If you haven't already done so you need to go through the report and basically tear it to pieces. Concentrate on picking up any factual errors. After that you need to sit down with the descriptors and, bearing in mind the 'repeatedly and reliably' criteria, make an as objective assessment as you can of where you should have scored points.

 

The assessment guide is here https://www.gov.uk/government/public...ment-providers which provides lots of useful info about how the assessment could have been conducted. I can't see how it could have been done properly in 10 minutes, so you can also mention all the things the assessor didn't do.

 

Once you've done all that, try to make it into some sort of logical statement and send it to the tribunal as soon as you can. Make a bullet point list of things you want to be sure to mention to the tribunal at the hearing.

 

You must attend the hearing, but try to take some one with you for moral support. If they also know something about your day-to-day difficulties, that would be a bonus. DWP are notorious for not taking account of carer's/relatives evidence, but tribunals do, especially where they haven't much to go in from the assessment report.

○ ○ ○

= What you have to do =
Duplicate everything in the tribunal advice from "Once you've done" down to "the assessment report.".

Collected data entries:

○ ○ ○

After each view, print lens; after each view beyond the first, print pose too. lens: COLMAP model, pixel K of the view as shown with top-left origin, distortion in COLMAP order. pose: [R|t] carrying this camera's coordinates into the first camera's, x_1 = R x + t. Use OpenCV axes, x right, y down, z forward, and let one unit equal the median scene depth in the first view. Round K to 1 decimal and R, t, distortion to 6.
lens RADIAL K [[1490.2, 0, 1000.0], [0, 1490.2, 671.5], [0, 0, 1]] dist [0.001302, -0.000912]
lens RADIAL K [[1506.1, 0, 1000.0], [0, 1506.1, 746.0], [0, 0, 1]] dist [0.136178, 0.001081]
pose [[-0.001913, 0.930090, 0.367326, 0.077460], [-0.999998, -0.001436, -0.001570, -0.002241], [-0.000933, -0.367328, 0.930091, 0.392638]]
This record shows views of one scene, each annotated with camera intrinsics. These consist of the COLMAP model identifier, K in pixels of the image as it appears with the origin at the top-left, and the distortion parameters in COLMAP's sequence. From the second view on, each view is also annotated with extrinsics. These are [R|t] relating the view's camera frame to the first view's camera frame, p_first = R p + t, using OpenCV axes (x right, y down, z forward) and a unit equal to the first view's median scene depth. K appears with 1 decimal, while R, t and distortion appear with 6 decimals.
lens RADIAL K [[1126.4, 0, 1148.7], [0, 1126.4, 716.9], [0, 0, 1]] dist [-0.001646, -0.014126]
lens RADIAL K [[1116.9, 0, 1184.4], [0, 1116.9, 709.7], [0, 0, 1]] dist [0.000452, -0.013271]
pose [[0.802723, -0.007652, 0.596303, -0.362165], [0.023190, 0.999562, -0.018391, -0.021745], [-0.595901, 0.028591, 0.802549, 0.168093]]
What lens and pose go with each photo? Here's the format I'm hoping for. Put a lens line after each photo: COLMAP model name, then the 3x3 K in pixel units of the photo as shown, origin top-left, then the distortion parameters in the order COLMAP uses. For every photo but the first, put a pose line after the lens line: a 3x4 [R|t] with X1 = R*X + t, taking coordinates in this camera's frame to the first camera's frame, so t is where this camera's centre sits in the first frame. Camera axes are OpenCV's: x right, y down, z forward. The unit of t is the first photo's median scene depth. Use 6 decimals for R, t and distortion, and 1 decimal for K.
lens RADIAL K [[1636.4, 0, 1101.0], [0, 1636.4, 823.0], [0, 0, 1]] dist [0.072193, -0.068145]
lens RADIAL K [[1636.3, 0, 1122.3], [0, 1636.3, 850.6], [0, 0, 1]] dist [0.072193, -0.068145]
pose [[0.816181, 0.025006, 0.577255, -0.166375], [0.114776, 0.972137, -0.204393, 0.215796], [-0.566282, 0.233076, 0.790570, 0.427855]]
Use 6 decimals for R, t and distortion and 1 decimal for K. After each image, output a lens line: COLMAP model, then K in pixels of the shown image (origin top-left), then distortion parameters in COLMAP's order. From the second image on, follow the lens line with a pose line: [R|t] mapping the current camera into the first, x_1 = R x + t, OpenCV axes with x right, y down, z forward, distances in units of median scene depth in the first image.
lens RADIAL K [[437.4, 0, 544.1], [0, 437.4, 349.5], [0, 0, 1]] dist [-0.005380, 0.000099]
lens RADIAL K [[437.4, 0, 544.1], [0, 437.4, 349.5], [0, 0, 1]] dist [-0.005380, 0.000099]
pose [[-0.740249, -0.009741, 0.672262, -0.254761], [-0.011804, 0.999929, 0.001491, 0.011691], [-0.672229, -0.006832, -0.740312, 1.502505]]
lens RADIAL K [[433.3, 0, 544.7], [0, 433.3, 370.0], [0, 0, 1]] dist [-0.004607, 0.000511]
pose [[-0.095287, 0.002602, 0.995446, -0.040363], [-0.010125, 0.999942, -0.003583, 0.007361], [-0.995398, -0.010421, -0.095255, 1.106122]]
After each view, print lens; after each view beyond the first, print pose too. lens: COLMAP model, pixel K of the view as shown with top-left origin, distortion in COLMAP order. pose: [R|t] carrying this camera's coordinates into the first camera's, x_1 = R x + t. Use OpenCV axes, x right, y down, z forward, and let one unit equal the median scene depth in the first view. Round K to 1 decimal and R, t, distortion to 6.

○ ○ ○

= Answer to this task =
Once you've done all that, try to make it into some sort of logical statement and send it to the tribunal as soon as you can. Make a bullet point list of things you want to be sure to mention to the tribunal at the hearing.

 

You must attend the hearing, but try to take some one with you for moral support. If they also know something about your day-to-day difficulties, that would be a bonus. DWP are notorious for not taking account of carer's/relatives evidence, but tribunals do, especially where they haven't much to go in from the assessment report.